My daughter blurted this out as we were watching a news show one evening. The most interesting thing about her statement was not the fact that she had learned it from our reading of The Fallacy Detective, but that it came from my ten-year-old who had only been listening in as I read the book with my older children. And, she was right! The news anchor truly was engaging in a faulty argument.

The Fallacy Detective: Thirty-Eight Lessons on How to Recognize Bad Reasoning, written by homeschooled brothers Nathaniel and Hans Bluedorn, is an engaging little book written to help young people (and adults!) learn how to recognize bad reasoning. Logical fallacies and propaganda techniques are covered, and chapters address various topics, including recognizing “red herrings,” ad hominem attacks, generalizations, and much more. The book is definitely Christian in tone, with occasional biblical references. Each short chapter covers one type of fallacy, followed by exercises that are ideal for discussion. While the book can be used independently, this is a fun book to read aloud with your children.

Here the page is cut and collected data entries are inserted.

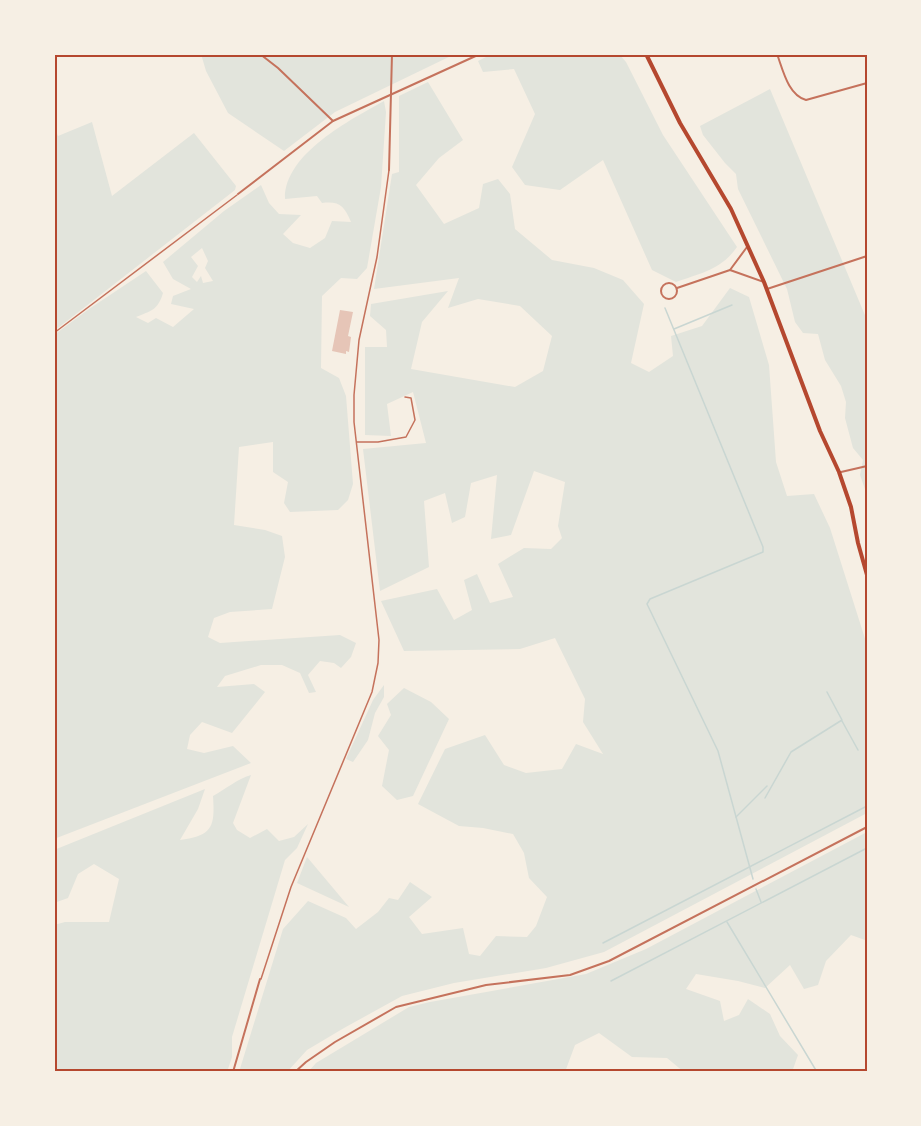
<svg xmlns="http://www.w3.org/2000/svg" width="921" height="1126" viewBox="0 0 921 1126" font-family="'Libre Baskerville',serif">
	<style>
		.green { fill: #e2e4dc; fill-rule: evenodd }
		.lines { fill: none; stroke-linecap: round; stroke-linejoin: round }
		.stream { stroke: #c9d6d2; stroke-width: 1.5 }
		.building { fill: #e6c5b7 }
		.service { stroke: #c5725c; stroke-width: 1.5 }
		.minor { stroke: #c5725c; stroke-width: 2 }
		.primary { stroke: #b5482f; stroke-width: 4 }
		.neatline { fill: none; stroke: #b5482f; stroke-width: 2 }
	</style>
	<rect width="100%" height="100%" fill="#f6efe4"/>
	<g class="green">
		<path d="M201,54H455L335,112L284,151L228,113L206,71Z"/>
		<path d="M492,54H619L626,62L663,135L737,247C721,270 701,273 676,282L652,270L603,160L560,190L525,185L512,167L535,114L514,69L483,72L478,61Z"/>
		<path d="M428,82L463,140L439,158L416,185L444,224L479,208L483,184L498,179L510,194L515,229L552,260L594,268L623,280L644,304L631,363L649,372L673,356L671,336L702,326L730,288L749,297L769,365L776,462L787,496L814,494L830,528L867,645V813L604,952L546,968L454,983L402,996L344,1028L307,1050L287,1072H239L283,929L308,901L346,918L356,929L378,912L389,898L398,900L410,882L432,897L409,917L422,934L463,928L469,954L480,956L496,936L527,937L536,926L547,897L529,878L524,853L513,834L483,828L459,826L418,804L445,749L485,735L504,765L526,773L562,769L576,744L603,754L583,722L585,699L555,638L520,649L404,651L381,601L437,589L454,620L472,610L464,580L477,574L490,603L513,597L498,564L524,548L551,549L562,538L558,526L565,482L534,471L511,535L491,539L497,475L471,483L465,517L452,523L445,493L424,501L429,567L380,591L363,449L426,443L413,392L387,404L391,436L365,435V347H387L386,330L370,316L371,304L448,291L422,322L411,369L515,387L543,371L552,336L520,306L478,299L448,308L459,278L374,289L392,174L399,172V96Z"/>
		<path d="M770,89L867,320V495L860,475L863,460L853,448L845,418L846,402L841,386L825,360L818,334L803,333L795,322L787,289L738,189L736,174L725,163L703,135L700,126Z"/>
		<path d="M384,101L386,112L381,187L367,268L357,279L341,278L322,296L321,368L339,378L346,396L353,484L348,500L338,510L290,512L284,503L288,482L273,472V442L239,447L234,525L265,530L282,536L285,557L272,609L230,612L214,618L208,637L220,643L340,635L356,643L351,657L341,668L334,663L320,661L308,675L316,692L309,693L300,673L282,665H261L225,676L217,687L254,684L265,692L232,733L202,722L190,735L187,749L204,753L233,746L251,763L54,839V335L89,309L146,271L163,293C158,310 151,311 136,317L148,323L156,318L173,327L194,309L171,304L173,296L191,289L173,279L163,262L224,211L261,185L269,203L279,214L301,215L283,234L293,243L310,248L325,238L332,221L351,222C344,206 340,201 322,203L317,196L285,199C284,154 350,120 384,101ZM202,248L208,261L205,268L213,281L203,283L201,276L197,282L192,277L198,266L191,257Z"/>
		<path d="M92,122L112,196L194,133L236,186L235,190L54,331V127L58,136Z"/>
		<path d="M384,685V697L375,713L368,740L353,762L346,759L373,700Z"/>
		<path d="M404,688L431,702L449,719L413,796L397,800L382,786L389,750L378,736L391,715L387,704Z"/>
		<path d="M251,775L233,823L237,830L250,838L267,829L279,841L294,837L308,824L297,848L285,860L232,1037V1057L227,1072H54V925L65,922H109L119,879L94,864L78,874L68,898L54,903V850L205,789L198,809L180,840C213,836 215,826 213,796C226,789 237,779 251,775Z"/>
		<path d="M867,832V949L865,940L851,935L826,961L818,985L804,989L790,965L765,988L738,981L696,974L686,989L720,1001L724,1021L739,1015L748,999L770,1014L780,1036L798,1055L792,1072H684L667,1058L632,1057L599,1033L575,1045L565,1072H308L316,1063L409,1007L430,1002L586,974L646,949Z"/>
		<path d="M307,857L349,907L297,883Z"/>
	</g>
	<g class="lines">
		<g class="stream">
			<path d="M665,308L763,547V552L650,599L647,604L718,751L753,879"/>
			<path d="M674,329L732,305"/>
			<path d="M842,721L858,750"/>
			<path d="M765,798L791,752L842,720L827,692"/>
			<path d="M736,817L767,786"/>
			<path d="M756,889L761,902"/>
			<path d="M727,922L817,1072"/>
			<path d="M603,943L867,806"/>
			<path d="M611,981L867,848"/>
		</g>
	</g>
	<path class="building" d="M340,310L353,312L348,336L351,337L349,352L346,351V354L332,351Z"/>
	<g class="lines">
		<g class="service">
			<path d="M54,333L237,195"/>
			<path d="M357,442H378L406,437L415,420L411,398L405,397"/>
			<path d="M261,979L291,887L372,692L378,663L379,640L354,422V395L359,340L377,257L389,170"/>
		</g>
		<g class="minor">
			<path d="M260,54L278,68L333,121"/>
			<path d="M777,54C783,70 788,95 806,100L867,83"/>
			<path d="M389,170L392,54"/>
			<path d="M238,194L333,121L480,54"/>
			<path d="M730,270L764,282"/>
			<circle cx="669" cy="291" r="8"/>
			<path d="M677,288L730,270L747,247"/>
			<path d="M767,289L867,256"/>
			<path d="M841,472L867,466"/>
			<path d="M233,1072L260,979"/>
			<path d="M295,1072L306,1062L335,1042L396,1007L486,985L570,975L609,961L867,827"/>
		</g>
		<path class="primary" d="M646,54L680,123L731,209L764,282L820,431L839,472L851,507L858,543L867,575"/>
	</g>
	<rect width="921" height="1126" fill="none" stroke="#f6efe4" stroke-width="111"/>
	<rect x="56" y="56" width="810" height="1014" class="neatline"/>
</svg>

The Fallacy Detective is written in a humorous, readable format, with the frequent use of funny illustrations and comics like Calvin and Hobbes sprinkled throughout. Though presented in an appealing manner, the lessons are thought-provoking and definitely encourage students to think and question. For parents who were never trained in logic, it will push them as well! As a parent, I am thankful for the inclusion of an answer key for the end-of-chapter questions.

At the end of the book, there is a Fallacy Detective game students can play by crafting their own examples of fallacies. Additionally, the Bluedorns’ website has a page called The Fallacy Detective News, with examples drawn from real-life events and news stories, illustrating lessons learned from the book. With plentiful examples of bad reasoning all around in our culture, there is lots of fodder for practicing the principles learned here. This is one of my favorite middle- and high-school resources, and one I consider a ‘must-have’!

Only intelligent homeschoolers with high standards will want to purchase this book, so be sure to get yours today! (Wait, that was an example of a fallacy—“snob appeal”! I did learn something from The Fallacy Detective.